La relation épistolaire musclée se termina par une mise en demeure d’IPE à la CSSF le 22 octobre 2014, puis un recours devant la juridiction administrative en avril 2015. Dans l’intervalle, la CSSF chargea l’étude Allen & Overy de la défendre. «Le Conseil de la CSSF, le cabinet Allen & Overy a répondu à cette mise en demeure par lettre du 14 novembre 2014», indique le recours de l’investisseur, dont paperjam.lu a pris connaissance. L’avocat y notait que l’invective n’appellait «aucune réponse de la part de la CSSF», sinon celle qui avait déjà été fournie auparavant, i.e. la non-application de la circulaire.

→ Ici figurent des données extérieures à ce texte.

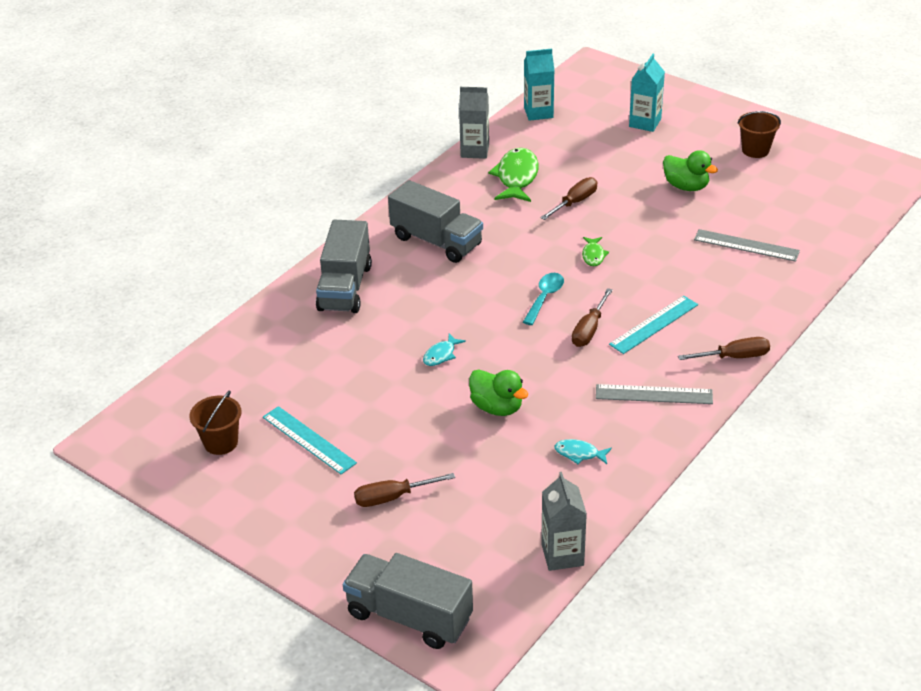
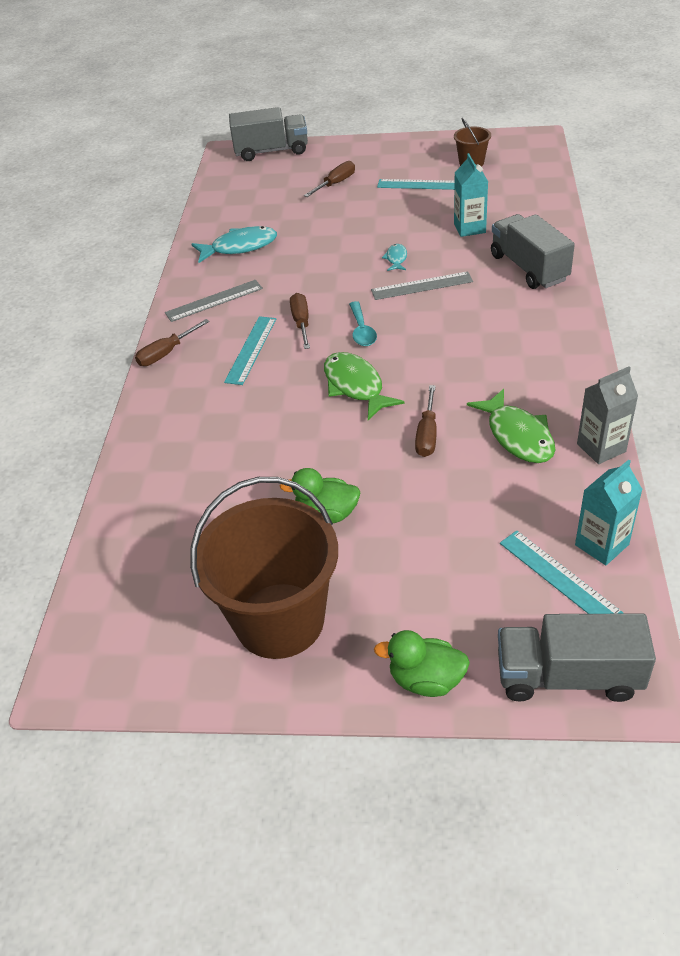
camera: 150 degrees right, 5 degrees up
grey truck [388,180,483,263] -> grey truck moved to [498,613,656,702]
green duck [469,369,528,416] -> green duck moved to [374,630,470,697]
grey carton [541,472,587,571] -> none
turquoise fish [555,439,612,464] -> turquoise fish [192,226,277,263], size x1.97
green fish [582,237,609,266] -> green fish [324,352,405,420], size x1.97
turquoise carton [629,54,665,132] -> turquoise carton moved to [454,153,488,237]
grey ruler [694,229,800,262] -> grey ruler moved to [371,271,473,300]
brown bucket [738,111,781,158] -> brown bucket [190,477,338,659], size x2.21
none -> turquoise ruler [500,530,623,614]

Lundi à l’audience, l’avocat de la CSSF ne s’est pas montré très bavard, se rapportant à la procédure écrite. Le régulateur considérerait que les erreurs constituées dans le dossier relèveraient d’«inobservations passives» des règles d’investissement, ne demandant pas de ce fait de mesures d’indemnisation des investisseurs.

À contrario, IPE considère que la circulaire 77/02 permet aux investisseurs lésés par une inobservation des règles d’investissement «d’obtenir réparation du dommage subi dans le cadre d’une procédure rapide, gratuite et entièrement contrôlée par la CSSF».

En ne faisant pas appliquer la réglementation, la CSSF «tolère» que Petercam ne paye pas des sommes «très importantes» aux investisseurs lésés, avance l’avocate de l’investisseur, Me Cathy Arendt. À ses yeux, «l’avantage financier» ainsi obtenu «pose question». «En décidant donc arbitrairement et sans motivation aucune de ne pas appliquer la réglementation financière, alors que les faits soumis auraient justifié son application, la CSSF ne fait pas preuve d’impartialité et protège indument un opérateur du secteur financier au détriment d’un investisseur lésé dans ses droits», fait encore valoir la défense de l’investisseur.